#### Zadanie do wykonania
Proszę skopiować dosłownie fragment tekstu o tekturowym drapaku dla kotów, od „Koteczka polubiła drapak, chociaż” aż do „im się zdarza.” włącznie.

#### Wybrany tekst
==========

Prosty i ekologiczny drapak z tektury, z dodatkiem ziół kocimiętki. Koty uwielbiają drapać grube tekturowe powierzchnie - są one stosunkowo miękkie i nadają się idealnie do wbijania pazurków. Ta drapka przekona naprawdę KAŻDEGO kota, aby pozostawił w spokoju meble i dywany w domu.
Drapak jest nasączony kocimiętką, co dodatkowo przyciąga uwagę kota.
Wymiary 48 x 13 cm, grubość 5 cm.
Koteczka polubiła drapak, chociaż nie wiedziała na początku do czego to służy. Lubiła się ocierać pyszczkiem o szorstki karton oraz uparcie go lizała... Uwielbia też na nim leżeć :) Od niedawna odkryła, że całkiem przyjemnie się go drapie. Lubi go dużo bardziej niż inny drapak z sizalowym sznurkiem, który całkowicie ignoruje.
Polecam dla dzikusków, które nie miały wcześniej drapki ;)
Kupiłem go nie wierząc, że może mieć zastosowanie. Jednak, moja kotka juz po chwili wiedziała co to jest i do czego służy. Myślę, że jest zachwycona drapakiem. Jedyne wady to krótka żywotność (2-3 miesiące), szybka utrata estetyki wyglądu i to że podczas używania generuje papierowe śmieci. Mimo tego polecam.
Drapak nawet dobry - szczerze mówiąc moje dwa roczne koty głównie na nim siedzą niż go drapią - chociaż czasami im się zdarza.
Drapka jak najbardziej się sprawdza. Koty bardzo chętnie drapią. Drapka Trixie jest nieco sztywniejsza od konkurencji, wytrzymuje całkiem długo.
Szkoda, że dostępny jest jedynie taki wąski rozmiar - koty wolą definitywnie szersze drapaczki: Camon lub Omega Paw mają znacznie fajniejsze drapki kartonowe bo szerokie.

==========

#### Dane wejściowe

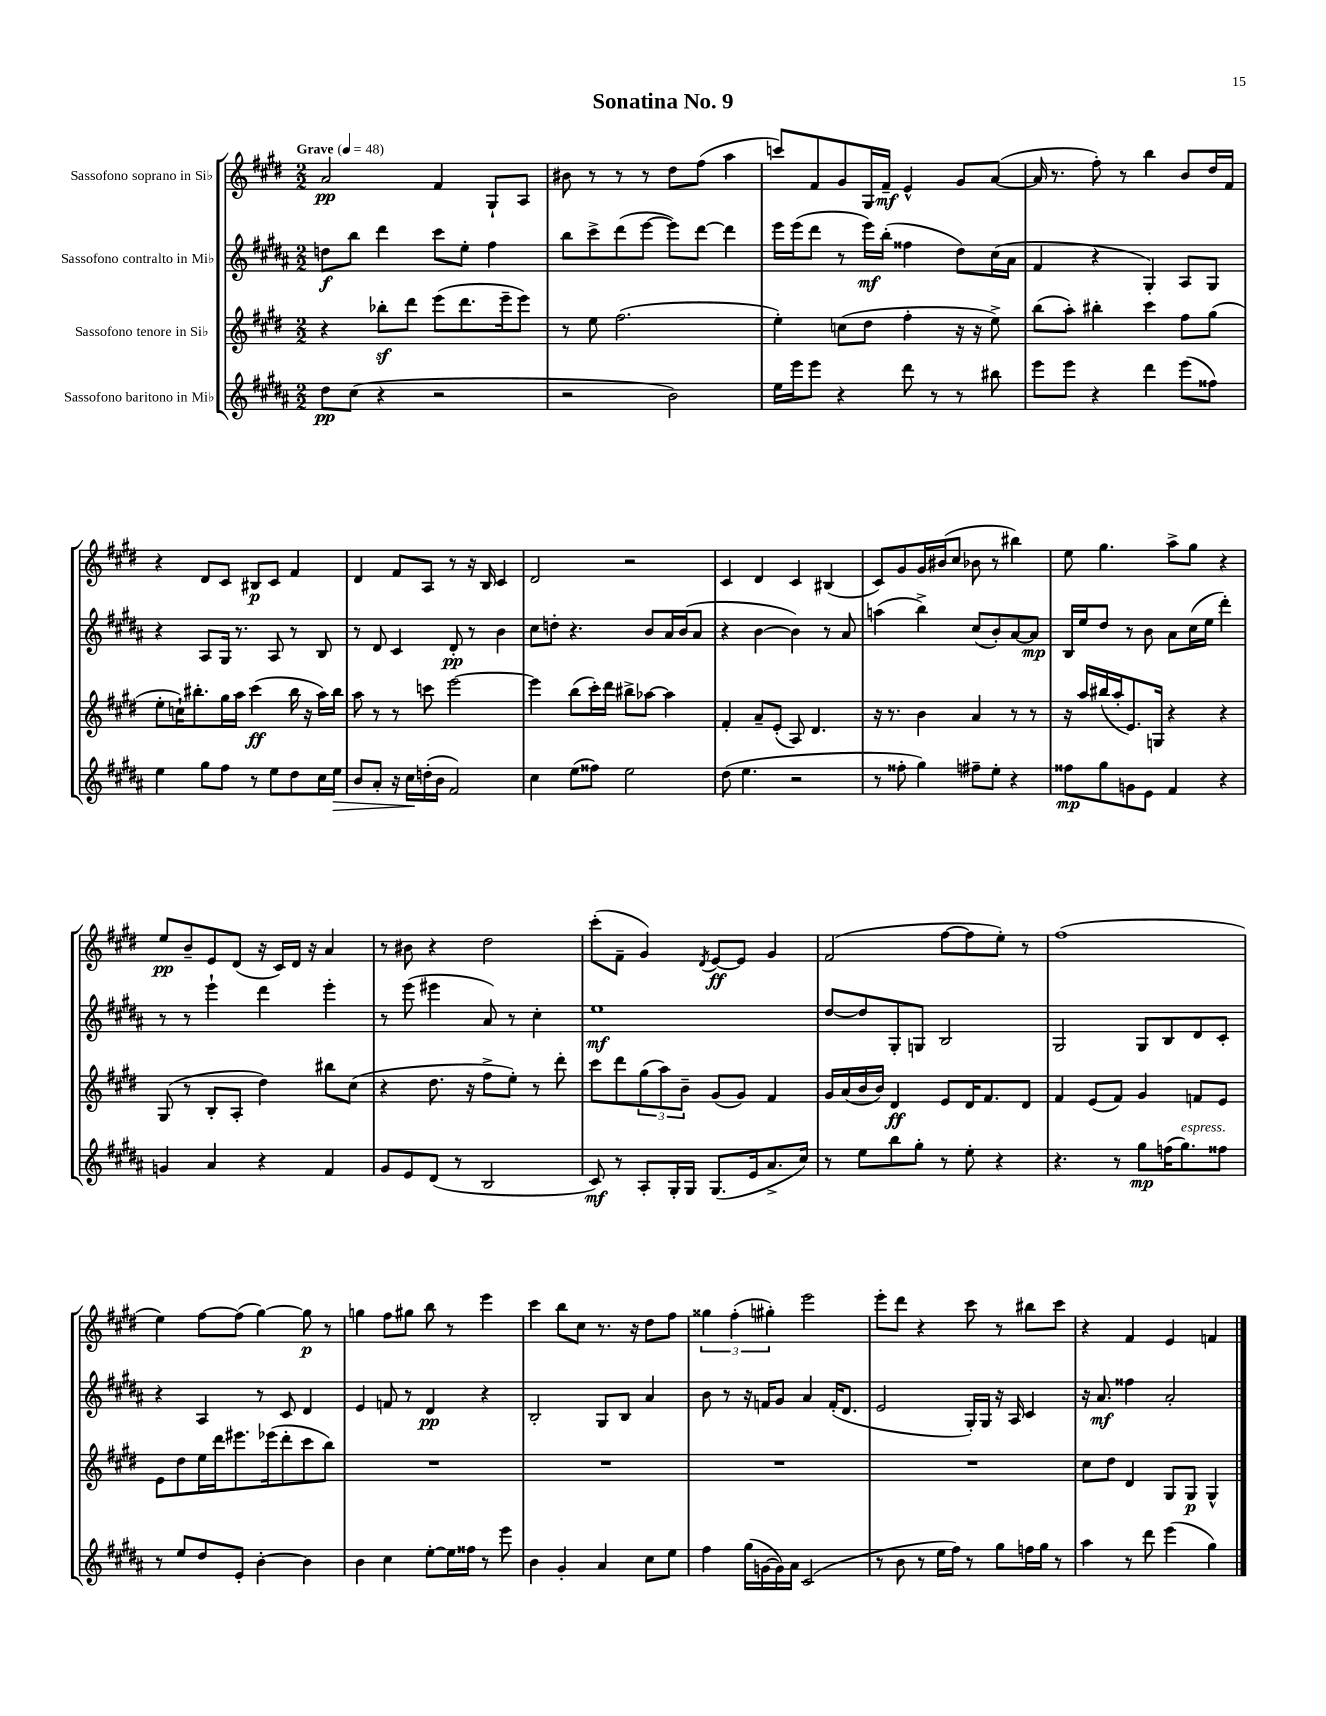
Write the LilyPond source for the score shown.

==========

#### Odpowiedź pisemna
Koteczka polubiła drapak, chociaż nie wiedziała na początku do czego to służy. Lubiła się ocierać pyszczkiem o szorstki karton oraz uparcie go lizała... Uwielbia też na nim leżeć :) Od niedawna odkryła, że całkiem przyjemnie się go drapie. Lubi go dużo bardziej niż inny drapak z sizalowym sznurkiem, który całkowicie ignoruje.
Polecam dla dzikusków, które nie miały wcześniej drapki ;)
Kupiłem go nie wierząc, że może mieć zastosowanie. Jednak, moja kotka juz po chwili wiedziała co to jest i do czego służy. Myślę, że jest zachwycona drapakiem. Jedyne wady to krótka żywotność (2-3 miesiące), szybka utrata estetyki wyglądu i to że podczas używania generuje papierowe śmieci. Mimo tego polecam.
Drapak nawet dobry - szczerze mówiąc moje dwa roczne koty głównie na nim siedzą niż go drapią - chociaż czasami im się zdarza.